Wir mögen es einfach, wenn Musik so gut klingt wie in den 70ern. Das heißt nicht, dass wir unbedingt die Retro-Schiene fahren wollen – nur, dass Platten damals einen bestimmten Sound hatten, den du heute nur noch selten hörst.
https://vimeo.com/118611465
Studiozeit inklusive Analog-Equipment ist teuer – und je renommierter das Studio, desto heftiger werden die Preise. Für The Leisure Society war der vertretbare Mittelweg also, die Songs teilweise im gebuchten Studio aufzunehmen, dann aber im eigenen Heimstudio weiter daran zu arbeiten, bis das Album mischfertig war.
Für dieses Album haben wir zuerst die Basis-Elemente live im Studio eingespielt und dann zu Hause nochmal mit dem Material experimentiert. Diese kombinierte Arbeitsweise hat für uns prima funktioniert.
Zwischen Stolz und Selbstzweifeln
Auf jeden Fall hat der Bandsound noch einmal etwas mehr Raum zur Entfaltung bekommen – etwas, das sich auch auf der aktuellen Tour ausgezahlt hat.

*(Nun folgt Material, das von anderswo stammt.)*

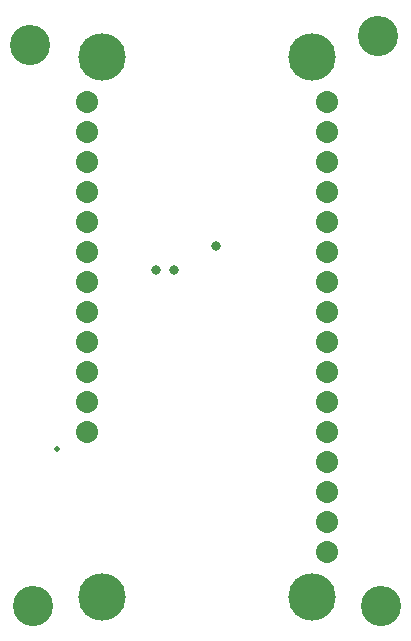
<source format=gbs>
G04*
G04 #@! TF.GenerationSoftware,Altium Limited,Altium Designer,21.8.1 (53)*
G04*
G04 Layer_Color=16711935*
%FSLAX25Y25*%
%MOIN*%
G70*
G04*
G04 #@! TF.SameCoordinates,E365CCBF-B7D7-418C-B8C5-68AE61ABE827*
G04*
G04*
G04 #@! TF.FilePolarity,Negative*
G04*
G01*
G75*
%ADD23C,0.15800*%
%ADD24C,0.07355*%
%ADD25C,0.03200*%
%ADD26C,0.13398*%
%ADD32C,0.02000*%
D23*
X135000Y295000D02*
D03*
X205000D02*
D03*
X135000Y115000D02*
D03*
X205000D02*
D03*
D24*
X210000Y130000D02*
D03*
Y140000D02*
D03*
Y150000D02*
D03*
Y160000D02*
D03*
Y170000D02*
D03*
Y180000D02*
D03*
Y190000D02*
D03*
Y200000D02*
D03*
Y210000D02*
D03*
Y220000D02*
D03*
Y230000D02*
D03*
Y240000D02*
D03*
Y250000D02*
D03*
Y260000D02*
D03*
Y270000D02*
D03*
Y280000D02*
D03*
X130000D02*
D03*
Y270000D02*
D03*
Y260000D02*
D03*
Y250000D02*
D03*
Y240000D02*
D03*
Y230000D02*
D03*
Y220000D02*
D03*
Y210000D02*
D03*
Y200000D02*
D03*
Y190000D02*
D03*
Y180000D02*
D03*
Y170000D02*
D03*
D25*
X173000Y232000D02*
D03*
X153000Y224000D02*
D03*
X159000D02*
D03*
D26*
X112000Y112000D02*
D03*
X111000Y299000D02*
D03*
X228000Y112000D02*
D03*
X227000Y302000D02*
D03*
D32*
X119941Y164164D02*
D03*
M02*

</source>
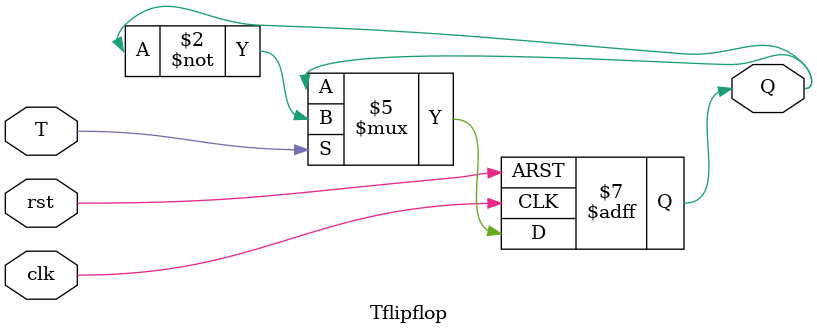
<source format=v>
module Tflipflop(
    input  wire clk, rst, T,
    output reg Q 	  
);

  initial begin
     Q<=1'b0;
	 end
  
  
	 always @(posedge clk or posedge rst) begin
	
        if (rst)
            Q <= 1'b0;       // Reset
        else if (T)
            Q <= ~Q;         // Toggle if T=1
        else
            Q <= Q;          // Hold if T=0
    end
endmodule

</source>
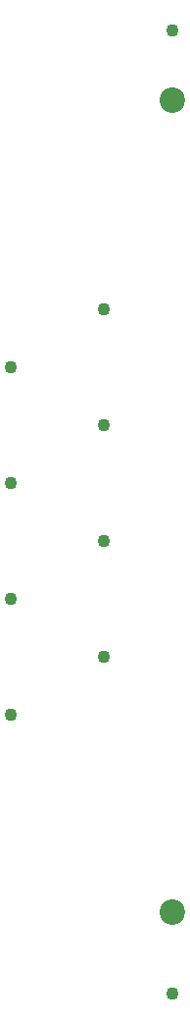
<source format=gbl>
G04 #@! TF.GenerationSoftware,KiCad,Pcbnew,5.1.5*
G04 #@! TF.CreationDate,2020-07-08T23:46:48+09:00*
G04 #@! TF.ProjectId,teabiscuits_electrode_interface,74656162-6973-4637-9569-74735f656c65,rev?*
G04 #@! TF.SameCoordinates,Original*
G04 #@! TF.FileFunction,Copper,L2,Bot*
G04 #@! TF.FilePolarity,Positive*
%FSLAX46Y46*%
G04 Gerber Fmt 4.6, Leading zero omitted, Abs format (unit mm)*
G04 Created by KiCad (PCBNEW 5.1.5) date 2020-07-08 23:46:48*
%MOMM*%
%LPD*%
G04 APERTURE LIST*
%ADD10C,1.100000*%
%ADD11C,2.200000*%
G04 APERTURE END LIST*
D10*
X128000000Y-128000000D03*
X128000000Y-45000000D03*
X114000000Y-104000000D03*
X122000000Y-99000000D03*
X114000000Y-94000000D03*
X122000000Y-89000000D03*
X114000000Y-84000000D03*
X122000000Y-79000000D03*
X114000000Y-74000000D03*
X122000000Y-69000000D03*
D11*
X128000000Y-121000000D03*
X128000000Y-51000000D03*
M02*

</source>
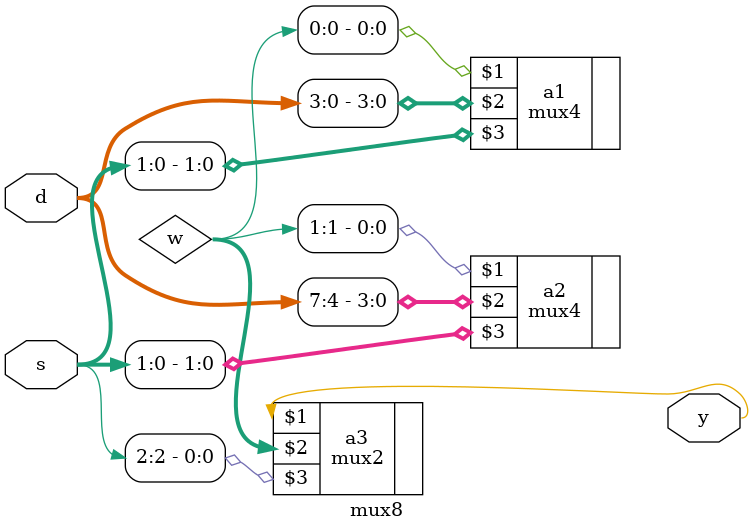
<source format=v>
`include "MUX4.v"
module mux8(y,d,s);
input [7:0]d;
input [2:0]s;
output y;
wire [1:0]w;
mux4 a1(w[0],d[3:0],s[1:0]);
mux4 a2(w[1],d[7:4],s[1:0]);
mux2 a3(y,w[1:0],s[2]);
endmodule

</source>
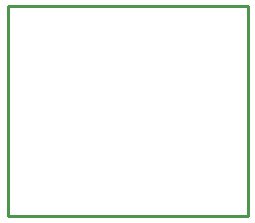
<source format=gko>
G04 Layer: BoardOutlineLayer*
G04 EasyEDA v6.5.22, 2023-01-09 16:32:10*
G04 a5f1863f92214070b907f627d0471349,a9f00e695b414744abbaf3eb758947ea,10*
G04 Gerber Generator version 0.2*
G04 Scale: 100 percent, Rotated: No, Reflected: No *
G04 Dimensions in millimeters *
G04 leading zeros omitted , absolute positions ,4 integer and 5 decimal *
%FSLAX45Y45*%
%MOMM*%

%ADD10C,0.2540*%
D10*
X381000Y5715000D02*
G01*
X2413000Y5715000D01*
X2413000Y3937000D01*
X381000Y3937000D01*
X381000Y5715000D01*

%LPD*%
M02*

</source>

Die Songs von „The Fine Art of Hanging On“ funktionieren laut Christian bestens mit voller Besetzung auf der Bühne.
Wir haben da früher immer Kompromisse gemacht und sehr viele alte Songs gespielt. Diesmal war es super einfach – wir spielen hauptsächlich das neue Album und dann als i-Tüpfelchen noch ein paar Songs von den letzten drei Platten, von denen wir wissen, dass das Publikum sie hören will.
Was die Fans glücklich macht, dafür haben The Leisure Society mittlerweile ein gutes Gespür entwickelt. Schwieriger ist es da, wenn es um das eigene Zufriedenheitsgefühl mit den Songs geht. „Ich schwanke immer ein bisschen, ob ich es für großartig oder furchtbar halte“, sagt Nick.
Manchmal denke ich, es ist die beste Platte der Welt, manchmal finde ich alles schrecklich. Aber diesmal bin ich wirklich sehr stolz darauf – es klingt in meinen Ohren zumindest sehr schön und ich bin wirklich glücklich damit.
The Leisure Society haben, wie es scheint, die richtige Balance zwischen Stolz und Selbstzweifeln gefunden – vermutlich die beste Voraussetzung für heldenhaftes Durchhalten im Musikgeschäft.